This would add complexity and in particular couple the application to a specific combination of operating system/privileges model/file system. How great is the benefit, really? How many things are exploited by the application writing to its own startup config?
It would add fair bit of code, sure, but nicely isolated and not complex: It's three extra lines of code in the main function, and a separate utility to write the config.
Balance that against the fact that the server then never writes its own config - that code is moved into the configuration-writing application, which removes complexity from the server application.
> and in particular couple the application to a specific combination of operating system/privileges model/file system.
It does indeed couple it to those systems that are sufficiently POSIX-like; however if you are writing a server that doesn't run on a Linux or BSD-derived system, you are out in the left field anyway.
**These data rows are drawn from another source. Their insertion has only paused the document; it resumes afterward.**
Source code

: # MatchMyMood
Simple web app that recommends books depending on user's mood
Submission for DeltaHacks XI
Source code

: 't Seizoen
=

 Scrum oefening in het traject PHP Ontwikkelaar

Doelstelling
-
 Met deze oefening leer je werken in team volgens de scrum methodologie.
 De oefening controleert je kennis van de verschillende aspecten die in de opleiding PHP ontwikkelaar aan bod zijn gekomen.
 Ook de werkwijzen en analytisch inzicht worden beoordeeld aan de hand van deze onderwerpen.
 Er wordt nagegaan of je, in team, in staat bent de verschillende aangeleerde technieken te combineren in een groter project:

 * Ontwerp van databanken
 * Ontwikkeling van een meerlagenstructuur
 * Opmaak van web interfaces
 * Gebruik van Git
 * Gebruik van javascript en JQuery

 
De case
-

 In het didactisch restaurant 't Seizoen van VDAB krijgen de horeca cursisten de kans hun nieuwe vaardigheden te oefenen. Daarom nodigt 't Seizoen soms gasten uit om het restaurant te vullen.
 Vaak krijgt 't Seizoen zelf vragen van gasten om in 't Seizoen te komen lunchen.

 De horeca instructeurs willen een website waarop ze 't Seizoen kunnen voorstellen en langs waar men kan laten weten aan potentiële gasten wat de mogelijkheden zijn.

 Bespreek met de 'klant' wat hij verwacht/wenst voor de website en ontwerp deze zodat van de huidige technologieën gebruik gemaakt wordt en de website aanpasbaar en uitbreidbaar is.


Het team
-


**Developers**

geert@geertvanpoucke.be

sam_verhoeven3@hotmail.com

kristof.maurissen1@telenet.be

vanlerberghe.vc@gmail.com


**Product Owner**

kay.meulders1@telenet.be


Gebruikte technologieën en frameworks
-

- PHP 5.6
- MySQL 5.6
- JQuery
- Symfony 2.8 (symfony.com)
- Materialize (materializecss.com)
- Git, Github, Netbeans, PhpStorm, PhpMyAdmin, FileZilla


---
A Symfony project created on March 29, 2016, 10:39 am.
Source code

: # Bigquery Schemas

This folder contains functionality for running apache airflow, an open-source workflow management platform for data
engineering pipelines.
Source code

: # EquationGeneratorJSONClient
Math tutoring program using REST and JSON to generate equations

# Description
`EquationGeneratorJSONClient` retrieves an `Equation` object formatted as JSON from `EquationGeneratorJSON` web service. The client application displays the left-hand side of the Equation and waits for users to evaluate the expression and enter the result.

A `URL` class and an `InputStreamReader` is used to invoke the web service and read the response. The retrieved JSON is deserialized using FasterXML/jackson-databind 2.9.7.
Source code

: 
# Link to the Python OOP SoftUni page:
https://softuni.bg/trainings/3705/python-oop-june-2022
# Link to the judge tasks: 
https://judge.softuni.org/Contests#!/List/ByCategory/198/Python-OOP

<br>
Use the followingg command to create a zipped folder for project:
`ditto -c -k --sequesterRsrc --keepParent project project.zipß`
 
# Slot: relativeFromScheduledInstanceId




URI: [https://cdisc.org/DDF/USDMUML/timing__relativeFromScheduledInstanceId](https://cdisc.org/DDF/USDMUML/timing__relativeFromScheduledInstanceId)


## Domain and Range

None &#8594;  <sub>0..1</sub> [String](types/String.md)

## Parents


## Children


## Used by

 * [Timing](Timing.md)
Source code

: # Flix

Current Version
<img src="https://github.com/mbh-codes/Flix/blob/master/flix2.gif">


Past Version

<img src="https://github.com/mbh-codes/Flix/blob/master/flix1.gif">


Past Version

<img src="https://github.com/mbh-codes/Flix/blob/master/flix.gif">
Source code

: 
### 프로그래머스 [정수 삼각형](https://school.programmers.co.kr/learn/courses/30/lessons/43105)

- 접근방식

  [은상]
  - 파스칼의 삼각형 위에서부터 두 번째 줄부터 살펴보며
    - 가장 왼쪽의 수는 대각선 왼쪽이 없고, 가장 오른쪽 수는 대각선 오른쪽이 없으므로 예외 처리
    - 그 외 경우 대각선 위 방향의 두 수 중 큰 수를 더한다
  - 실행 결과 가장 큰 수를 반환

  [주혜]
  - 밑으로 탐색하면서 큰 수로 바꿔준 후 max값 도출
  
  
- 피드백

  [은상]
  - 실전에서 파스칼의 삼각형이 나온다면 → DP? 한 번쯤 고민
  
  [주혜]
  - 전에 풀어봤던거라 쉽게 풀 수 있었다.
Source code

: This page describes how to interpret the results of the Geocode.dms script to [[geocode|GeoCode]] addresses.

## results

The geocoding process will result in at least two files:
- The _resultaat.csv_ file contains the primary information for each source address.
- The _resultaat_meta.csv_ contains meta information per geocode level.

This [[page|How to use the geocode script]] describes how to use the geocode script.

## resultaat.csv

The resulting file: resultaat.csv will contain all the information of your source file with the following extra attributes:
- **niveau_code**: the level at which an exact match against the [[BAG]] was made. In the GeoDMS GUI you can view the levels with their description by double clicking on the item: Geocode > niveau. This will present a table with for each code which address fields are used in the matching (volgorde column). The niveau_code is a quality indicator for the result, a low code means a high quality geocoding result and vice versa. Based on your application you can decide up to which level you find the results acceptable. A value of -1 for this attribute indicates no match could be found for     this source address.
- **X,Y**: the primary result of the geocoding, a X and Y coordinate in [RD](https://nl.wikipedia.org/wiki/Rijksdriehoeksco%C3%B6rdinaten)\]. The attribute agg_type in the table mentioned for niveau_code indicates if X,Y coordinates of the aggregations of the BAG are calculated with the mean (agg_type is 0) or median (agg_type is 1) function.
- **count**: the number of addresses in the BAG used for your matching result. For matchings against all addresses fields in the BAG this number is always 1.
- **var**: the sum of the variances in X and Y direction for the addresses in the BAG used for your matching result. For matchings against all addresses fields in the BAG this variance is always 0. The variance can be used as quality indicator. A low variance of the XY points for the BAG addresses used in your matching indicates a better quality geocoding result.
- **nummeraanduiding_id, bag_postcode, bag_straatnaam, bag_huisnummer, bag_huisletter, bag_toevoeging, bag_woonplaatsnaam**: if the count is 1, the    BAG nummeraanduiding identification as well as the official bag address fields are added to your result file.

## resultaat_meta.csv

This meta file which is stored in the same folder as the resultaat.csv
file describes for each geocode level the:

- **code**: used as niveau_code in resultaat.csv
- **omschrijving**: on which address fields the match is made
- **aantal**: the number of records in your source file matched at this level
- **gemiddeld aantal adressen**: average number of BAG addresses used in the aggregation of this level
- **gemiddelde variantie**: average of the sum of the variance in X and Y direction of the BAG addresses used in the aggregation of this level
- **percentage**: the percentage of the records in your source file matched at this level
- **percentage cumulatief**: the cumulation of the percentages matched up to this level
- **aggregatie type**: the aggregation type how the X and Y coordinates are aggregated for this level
> How great is the benefit, really? How many things are exploited by the application writing to its own startup config?
Well, the comment I made was in a thread discussing a vulnerability in the Microsoft Teams application[1] which was exploitable to retrieve the user's secrets[2] from their config file.
So, that particular comment was very much on-topic and in-context.
[1] Not sure if it was on all platforms or not.
[2] Or something - I forget exactly what was leaked.
most methods of getting persistence involve writing to some config file somewhere. Having your app not have rights to write to any sort of config or code files probably is fairly beneficial.
How much is probably going to depends on how everything is configured, what your threat model is, what service it is, and a million other things.